## PROVIDED TEXT
___

Poweredon = ((($Array_combined | Where-Object {$_.resourceID -eq $resource -and $_.hour -eq $hour.timestamp}).poweredon | Measure-Object -Maximum).Maximum)
#Cpu_On = if (($Array_combined | Where-Object {$_.resourceID -eq $resource -and $_.hour -eq $hour.timestamp -and $_.poweredOn -eq "0,0"}).poweredon) {0} else {(($Array_combined | Where-Object {$_.resourceID -eq $resource -and $_.hour -eq $hour.timestamp -and $_.poweredOn -ne "0,0"}).provisionedCpu | Measure-Object -Maximum).Maximum}
Mem_GB_On = if (($Array_combined | Where-Object {$_.resourceID -eq $resource -and $_.hour -eq $hour.timestamp -and $_.poweredOn -eq "0,0"}).poweredon) {0} else {(($Array_combined | Where-Object {$_.resourceID -eq $resource -and $_.hour -eq $hour.timestamp -and $_.poweredOn -ne "0,0"}).provisionedMem_GB | Measure-Object -Maximum).Maximum}
hardware_Diskspace_GB = ((($Array_combined | Where-Object {$_.resourceID -eq $resource -and $_.hour -eq $hour.timestamp}).hardware_Diskspace_GB | Measure-Object -Maximum).Maximum)
#used_Diskspace_GB = ((($Array_combined | Where-Object {$_.resourceID -eq $resource -and $_.hour -eq $hour.timestamp}).used_Diskspace_GB | Measure-Object -Maximum).Maximum)
}
}
}
Some extra information that is required:
$Time_array has every full hour in a month, so 745 values in this case.
$array_combined exist of 98131 lines (5 minute interval with metrics during a month.
this array has the folowing items per interval.
resourceID
resourceName
timestamps
human_timestamp
hour
date
poweredOn
provisionedMem_GB
hardware_Diskspace_GB
used_Diskspace_GB
thanks for all the comments, next time ill try to supply all and correct information.
The suggestions of creating an extra filter was the winner for me. the scripts is 50 times faster in the current state and for now quick enough.
Added $filter1 and $filter2.
$array_metric_hour = #()
$array_metric_hour =
foreach ($resource in $resources) {
$filter1 = $Array_combined | Where-Object {$_.resourceID -eq $resource}
Write-Progress -Id 0 "Step $resource"
foreach ($hour in $Time_Array) {
$filter2 = $filter1 | Where-Object {$_.hour -eq $hour.timestamp}
Write-Progress -Id 1 -ParentId 0 "Step $resource - Substep" ($hour.timestamp+":00")

___

## DATA
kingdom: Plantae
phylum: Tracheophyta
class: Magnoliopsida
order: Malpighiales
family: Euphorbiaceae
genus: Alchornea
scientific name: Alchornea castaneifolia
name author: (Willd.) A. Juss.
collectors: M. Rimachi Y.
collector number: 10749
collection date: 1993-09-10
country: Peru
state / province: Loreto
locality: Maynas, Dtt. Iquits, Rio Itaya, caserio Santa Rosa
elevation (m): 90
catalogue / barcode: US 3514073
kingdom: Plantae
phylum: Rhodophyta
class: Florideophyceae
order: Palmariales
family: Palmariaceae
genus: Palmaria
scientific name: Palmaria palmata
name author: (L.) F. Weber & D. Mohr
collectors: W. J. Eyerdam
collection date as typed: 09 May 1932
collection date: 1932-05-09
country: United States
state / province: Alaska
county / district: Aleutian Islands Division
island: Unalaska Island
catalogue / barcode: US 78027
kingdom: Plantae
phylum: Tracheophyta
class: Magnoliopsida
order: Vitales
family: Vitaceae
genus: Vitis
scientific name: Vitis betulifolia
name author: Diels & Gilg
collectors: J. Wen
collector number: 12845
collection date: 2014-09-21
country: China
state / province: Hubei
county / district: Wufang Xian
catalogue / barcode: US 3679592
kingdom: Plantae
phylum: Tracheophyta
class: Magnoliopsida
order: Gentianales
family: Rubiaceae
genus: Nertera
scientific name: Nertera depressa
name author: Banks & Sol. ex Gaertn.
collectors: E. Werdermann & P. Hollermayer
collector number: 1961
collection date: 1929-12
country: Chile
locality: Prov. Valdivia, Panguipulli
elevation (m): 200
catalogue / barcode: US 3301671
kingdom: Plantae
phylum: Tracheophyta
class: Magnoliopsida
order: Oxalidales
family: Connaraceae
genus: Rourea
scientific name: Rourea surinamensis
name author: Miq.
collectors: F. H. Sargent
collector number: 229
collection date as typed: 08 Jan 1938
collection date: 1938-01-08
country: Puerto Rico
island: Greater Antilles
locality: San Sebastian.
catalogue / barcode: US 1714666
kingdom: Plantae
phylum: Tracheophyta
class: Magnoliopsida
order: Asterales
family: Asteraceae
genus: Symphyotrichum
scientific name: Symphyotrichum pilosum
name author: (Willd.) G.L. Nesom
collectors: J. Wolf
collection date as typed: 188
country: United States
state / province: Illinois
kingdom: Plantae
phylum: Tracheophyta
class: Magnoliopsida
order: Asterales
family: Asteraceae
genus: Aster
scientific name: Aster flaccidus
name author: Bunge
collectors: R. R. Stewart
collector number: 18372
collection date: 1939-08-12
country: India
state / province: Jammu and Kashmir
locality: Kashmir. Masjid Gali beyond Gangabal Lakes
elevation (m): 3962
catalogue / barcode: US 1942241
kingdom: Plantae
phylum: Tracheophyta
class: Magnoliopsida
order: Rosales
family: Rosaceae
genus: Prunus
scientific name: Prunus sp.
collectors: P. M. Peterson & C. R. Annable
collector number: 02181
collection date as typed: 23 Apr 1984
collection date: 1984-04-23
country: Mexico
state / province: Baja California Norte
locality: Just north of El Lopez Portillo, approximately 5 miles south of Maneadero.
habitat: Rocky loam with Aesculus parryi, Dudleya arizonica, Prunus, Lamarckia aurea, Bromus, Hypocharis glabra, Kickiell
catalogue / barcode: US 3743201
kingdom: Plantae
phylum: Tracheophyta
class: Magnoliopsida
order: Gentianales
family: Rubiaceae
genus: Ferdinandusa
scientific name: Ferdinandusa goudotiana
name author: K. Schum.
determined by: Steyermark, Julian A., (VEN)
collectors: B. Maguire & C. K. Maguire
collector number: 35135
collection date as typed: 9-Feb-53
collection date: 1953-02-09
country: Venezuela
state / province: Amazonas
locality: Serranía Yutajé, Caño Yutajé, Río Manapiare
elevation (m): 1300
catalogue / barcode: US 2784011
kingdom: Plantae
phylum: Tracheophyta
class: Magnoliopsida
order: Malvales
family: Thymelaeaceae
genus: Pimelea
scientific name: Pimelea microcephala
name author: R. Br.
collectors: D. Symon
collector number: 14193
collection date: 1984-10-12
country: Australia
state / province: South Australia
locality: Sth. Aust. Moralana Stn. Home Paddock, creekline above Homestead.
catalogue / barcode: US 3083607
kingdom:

___

## COMPLETE THE FOLLOWING
(1) In the PowerShell post, replace "winner" with "clear favorite" and give the passage starting with "this array has" and going on through "now quick enough.".
(2) Put the lines of the listing, starting with the line with "family: Euphorbiaceae" and going on through the line with "genus: Palmaria", into a Markdown table with the columns Row and Line. Leave out blank lines.
The PowerShell post and the listing have nothing to do with each other.

## SOLUTIONS TO THE TASKS
(1)
this array has the folowing items per interval.
resourceID
resourceName
timestamps
human_timestamp
hour
date
poweredOn
provisionedMem_GB
hardware_Diskspace_GB
used_Diskspace_GB
thanks for all the comments, next time ill try to supply all and correct information.
The suggestions of creating an extra filter was the clear favorite for me. the scripts is 50 times faster in the current state and for now quick enough.

(2)
| Row | Line |
|---|---|
| 1 | family: Euphorbiaceae |
| 2 | genus: Alchornea |
| 3 | scientific name: Alchornea castaneifolia |
| 4 | name author: (Willd.) A. Juss. |
| 5 | collectors: M. Rimachi Y. |
| 6 | collector number: 10749 |
| 7 | collection date: 1993-09-10 |
| 8 | country: Peru |
| 9 | state / province: Loreto |
| 10 | locality: Maynas, Dtt. Iquits, Rio Itaya, caserio Santa Rosa |
| 11 | elevation (m): 90 |
| 12 | catalogue / barcode: US 3514073 |
| 13 | kingdom: Plantae |
| 14 | phylum: Rhodophyta |
| 15 | class: Florideophyceae |
| 16 | order: Palmariales |
| 17 | family: Palmariaceae |
| 18 | genus: Palmaria |